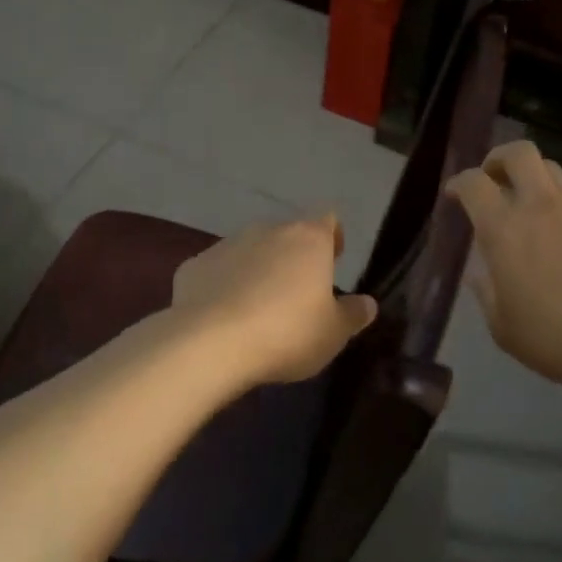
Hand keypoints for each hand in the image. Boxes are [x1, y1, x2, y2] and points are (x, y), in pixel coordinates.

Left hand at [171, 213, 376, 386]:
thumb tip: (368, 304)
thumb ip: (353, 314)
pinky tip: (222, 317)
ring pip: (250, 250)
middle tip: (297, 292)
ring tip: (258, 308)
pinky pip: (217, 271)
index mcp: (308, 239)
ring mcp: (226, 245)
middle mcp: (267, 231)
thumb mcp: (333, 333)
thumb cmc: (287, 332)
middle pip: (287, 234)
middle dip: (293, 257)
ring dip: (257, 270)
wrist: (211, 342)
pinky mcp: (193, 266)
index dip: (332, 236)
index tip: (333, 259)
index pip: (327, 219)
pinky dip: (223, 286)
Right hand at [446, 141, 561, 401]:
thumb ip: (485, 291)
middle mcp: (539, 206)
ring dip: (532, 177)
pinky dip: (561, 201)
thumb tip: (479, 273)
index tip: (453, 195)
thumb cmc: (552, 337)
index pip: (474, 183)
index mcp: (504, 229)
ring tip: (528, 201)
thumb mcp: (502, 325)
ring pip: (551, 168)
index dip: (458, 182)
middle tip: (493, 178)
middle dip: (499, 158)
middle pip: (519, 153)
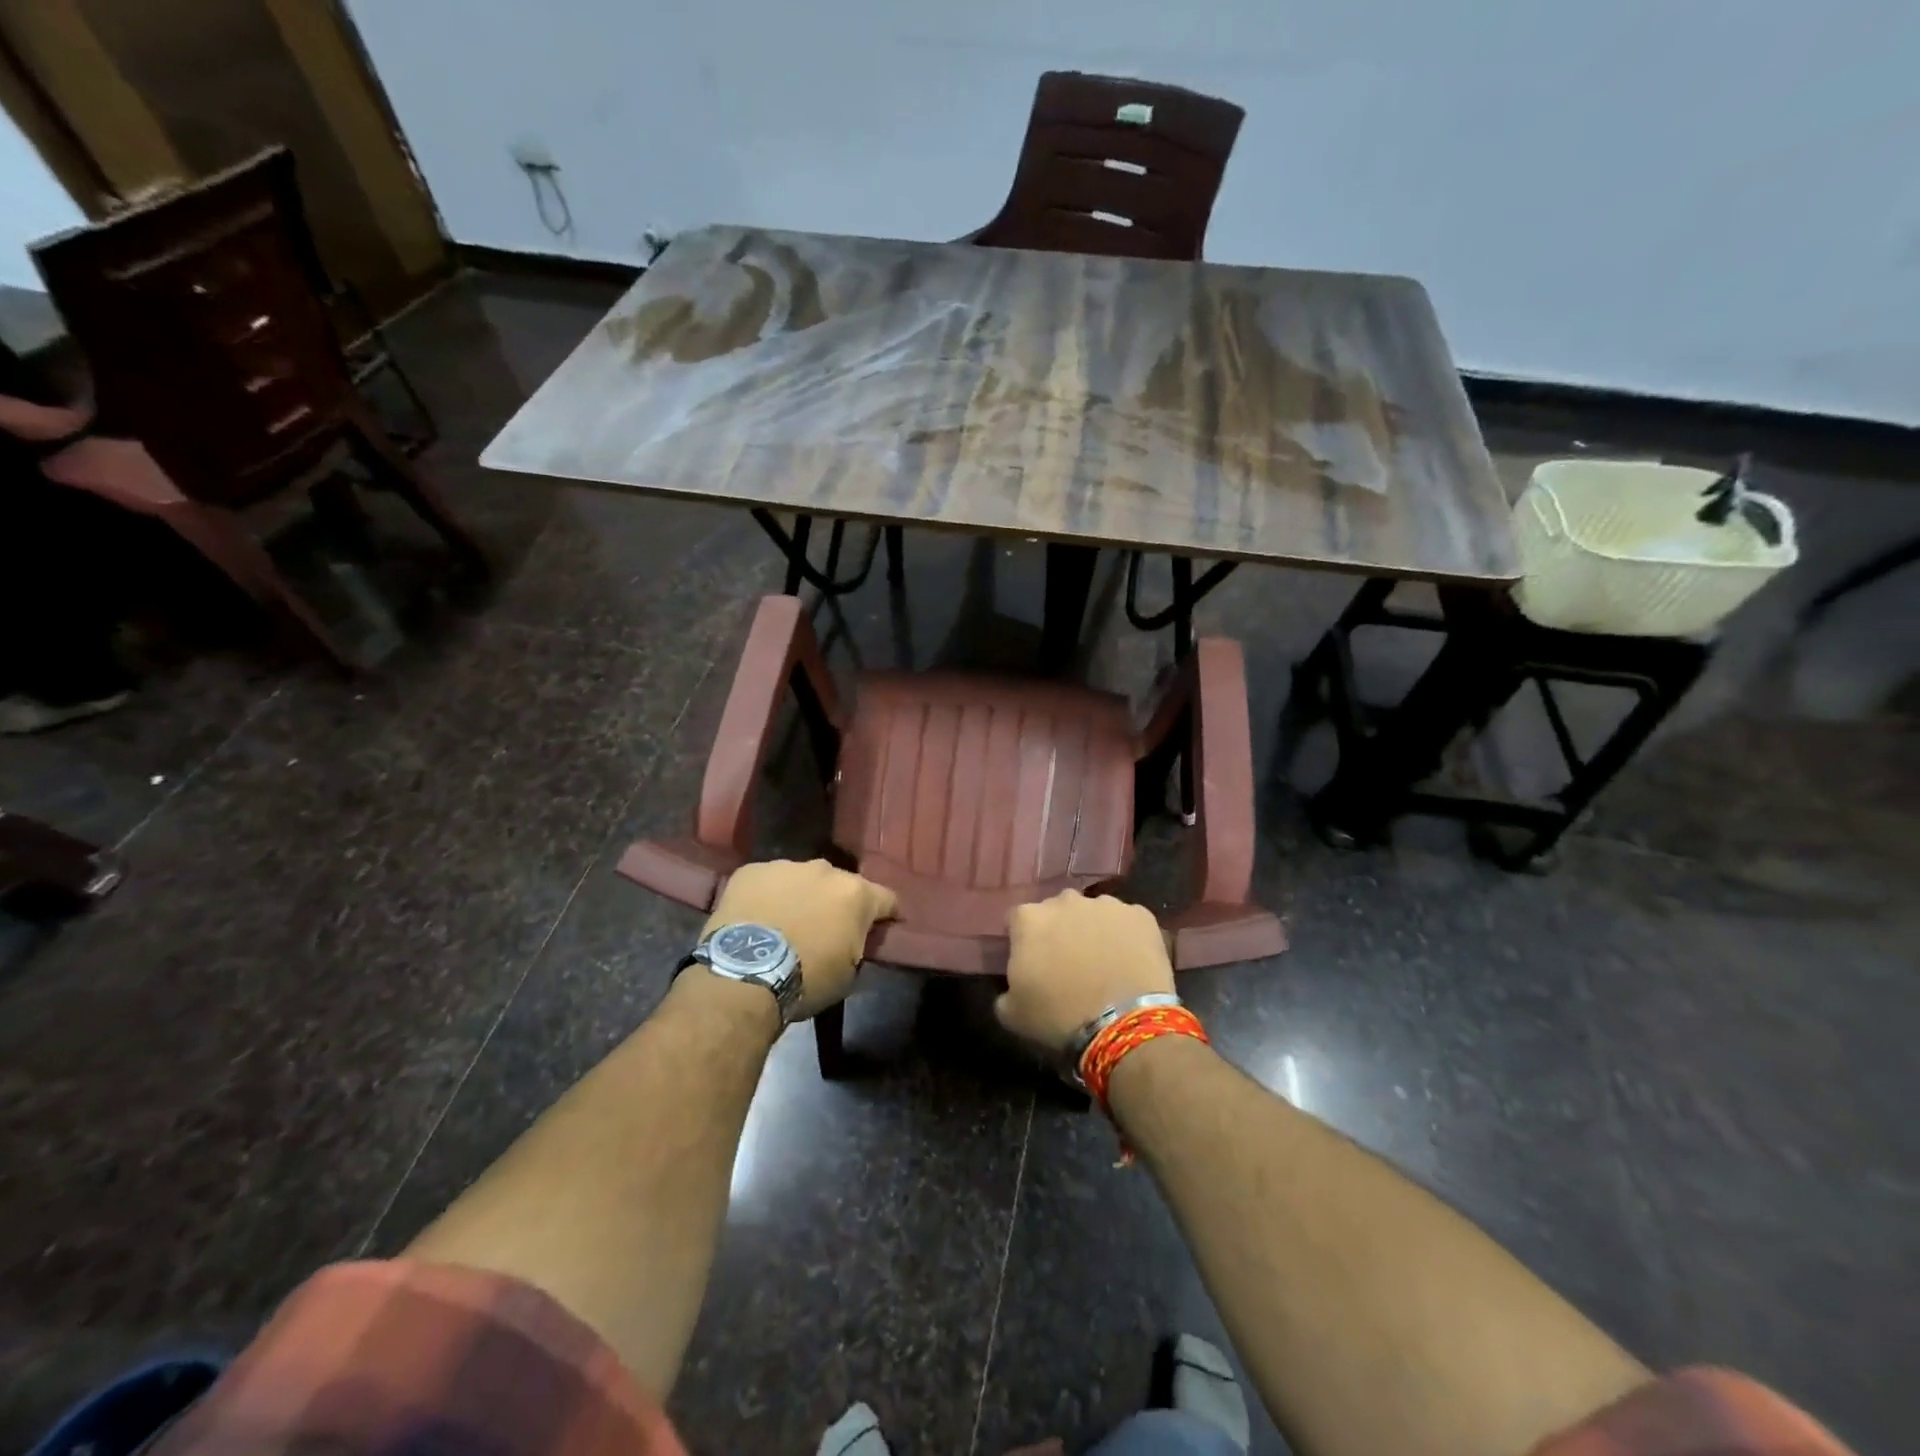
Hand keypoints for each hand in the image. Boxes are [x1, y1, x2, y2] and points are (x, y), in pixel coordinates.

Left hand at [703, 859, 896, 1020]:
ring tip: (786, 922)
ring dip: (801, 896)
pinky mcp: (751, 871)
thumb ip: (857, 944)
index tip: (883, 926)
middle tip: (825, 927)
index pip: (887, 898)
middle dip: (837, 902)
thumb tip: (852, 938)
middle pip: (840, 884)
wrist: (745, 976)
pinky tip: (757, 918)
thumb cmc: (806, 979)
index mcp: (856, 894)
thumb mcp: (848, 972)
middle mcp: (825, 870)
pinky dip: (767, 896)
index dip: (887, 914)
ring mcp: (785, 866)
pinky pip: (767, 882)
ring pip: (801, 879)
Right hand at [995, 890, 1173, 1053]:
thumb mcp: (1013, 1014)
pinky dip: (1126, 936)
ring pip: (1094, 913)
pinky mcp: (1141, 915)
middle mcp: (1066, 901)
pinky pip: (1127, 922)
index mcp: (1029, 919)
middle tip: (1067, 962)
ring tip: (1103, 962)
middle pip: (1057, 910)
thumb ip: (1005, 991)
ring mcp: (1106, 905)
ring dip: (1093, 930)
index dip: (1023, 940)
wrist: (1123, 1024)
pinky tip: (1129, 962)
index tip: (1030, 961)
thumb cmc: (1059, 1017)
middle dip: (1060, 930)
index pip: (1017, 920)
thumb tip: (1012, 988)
◆ ◆ ◆ ◆ ◆ ◆ ◆
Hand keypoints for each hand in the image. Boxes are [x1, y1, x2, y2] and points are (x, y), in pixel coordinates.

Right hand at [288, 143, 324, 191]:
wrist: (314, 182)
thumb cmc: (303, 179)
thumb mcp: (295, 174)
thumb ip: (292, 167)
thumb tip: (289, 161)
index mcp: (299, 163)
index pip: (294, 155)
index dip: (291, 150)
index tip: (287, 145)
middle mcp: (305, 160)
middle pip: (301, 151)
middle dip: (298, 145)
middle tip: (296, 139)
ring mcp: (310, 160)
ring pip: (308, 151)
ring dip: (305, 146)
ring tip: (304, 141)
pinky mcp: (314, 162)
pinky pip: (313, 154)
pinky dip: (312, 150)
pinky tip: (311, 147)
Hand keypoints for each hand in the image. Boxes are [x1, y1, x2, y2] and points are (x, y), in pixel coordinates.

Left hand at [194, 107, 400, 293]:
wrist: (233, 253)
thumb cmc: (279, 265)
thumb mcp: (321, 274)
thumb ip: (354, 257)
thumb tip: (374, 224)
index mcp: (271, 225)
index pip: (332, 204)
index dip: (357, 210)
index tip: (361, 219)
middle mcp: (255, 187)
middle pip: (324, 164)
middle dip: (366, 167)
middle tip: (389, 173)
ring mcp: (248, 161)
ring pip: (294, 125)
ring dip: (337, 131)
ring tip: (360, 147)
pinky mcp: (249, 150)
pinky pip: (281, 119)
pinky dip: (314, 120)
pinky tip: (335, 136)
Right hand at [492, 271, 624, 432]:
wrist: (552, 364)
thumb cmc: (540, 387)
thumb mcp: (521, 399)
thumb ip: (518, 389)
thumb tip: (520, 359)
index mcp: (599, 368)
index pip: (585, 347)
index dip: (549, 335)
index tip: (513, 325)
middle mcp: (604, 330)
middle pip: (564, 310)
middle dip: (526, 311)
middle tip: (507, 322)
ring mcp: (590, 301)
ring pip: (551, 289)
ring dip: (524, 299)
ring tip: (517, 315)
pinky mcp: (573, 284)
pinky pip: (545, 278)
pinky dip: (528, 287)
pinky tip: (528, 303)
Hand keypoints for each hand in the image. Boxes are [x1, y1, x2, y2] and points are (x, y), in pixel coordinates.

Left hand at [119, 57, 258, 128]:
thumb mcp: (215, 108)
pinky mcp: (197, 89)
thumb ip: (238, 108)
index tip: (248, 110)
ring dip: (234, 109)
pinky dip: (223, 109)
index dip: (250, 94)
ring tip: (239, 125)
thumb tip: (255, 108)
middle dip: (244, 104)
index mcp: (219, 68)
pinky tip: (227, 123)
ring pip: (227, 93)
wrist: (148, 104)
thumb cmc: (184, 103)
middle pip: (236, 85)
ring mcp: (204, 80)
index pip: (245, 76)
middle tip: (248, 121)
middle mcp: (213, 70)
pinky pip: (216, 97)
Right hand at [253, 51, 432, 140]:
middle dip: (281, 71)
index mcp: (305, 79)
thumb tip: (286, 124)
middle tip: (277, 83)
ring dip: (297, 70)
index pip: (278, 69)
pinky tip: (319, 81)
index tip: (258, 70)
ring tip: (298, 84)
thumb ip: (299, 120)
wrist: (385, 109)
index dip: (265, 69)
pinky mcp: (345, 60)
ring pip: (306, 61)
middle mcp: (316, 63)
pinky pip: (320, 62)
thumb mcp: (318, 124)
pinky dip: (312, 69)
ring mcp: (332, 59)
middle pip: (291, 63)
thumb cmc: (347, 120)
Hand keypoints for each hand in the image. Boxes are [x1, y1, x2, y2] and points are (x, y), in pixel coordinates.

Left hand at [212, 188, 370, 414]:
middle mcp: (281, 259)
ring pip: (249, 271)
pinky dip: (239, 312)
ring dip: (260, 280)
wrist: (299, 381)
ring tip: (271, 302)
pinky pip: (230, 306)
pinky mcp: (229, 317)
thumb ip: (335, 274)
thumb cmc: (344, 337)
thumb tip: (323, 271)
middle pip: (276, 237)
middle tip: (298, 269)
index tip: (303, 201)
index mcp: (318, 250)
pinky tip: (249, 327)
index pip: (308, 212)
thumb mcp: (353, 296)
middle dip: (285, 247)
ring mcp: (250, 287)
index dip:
◆ ◆ ◆ ◆ ◆ ◆ ◆
* EXERCISE DESCRIPTION: Once you reach the line with "thumb ip: (354, 257)" in the data above, copy it and every line after it exactly, up to and including the line with "middle tip: (507, 322)".

* ANSWER FOR THIS EXERCISE:
thumb ip: (354, 257)
thumb tip: (374, 224)
index mcp: (271, 225)
index pip: (332, 204)
index dip: (357, 210)
index tip: (361, 219)
middle mcp: (255, 187)
middle pip: (324, 164)
middle dip: (366, 167)
middle tip: (389, 173)
ring mcp: (248, 161)
ring pip: (294, 125)
ring dip: (337, 131)
ring tip: (360, 147)
pinky mcp: (249, 150)
pinky pip: (281, 119)
pinky dip: (314, 120)
pinky tip: (335, 136)
Right hand at [492, 271, 624, 432]:
wrist: (552, 364)
thumb cmc: (540, 387)
thumb mcp: (521, 399)
thumb ip: (518, 389)
thumb tip: (520, 359)
index mcp: (599, 368)
index pip: (585, 347)
index dip: (549, 335)
index tip: (513, 325)
middle mcp: (604, 330)
middle pip: (564, 310)
middle dip: (526, 311)
middle tip: (507, 322)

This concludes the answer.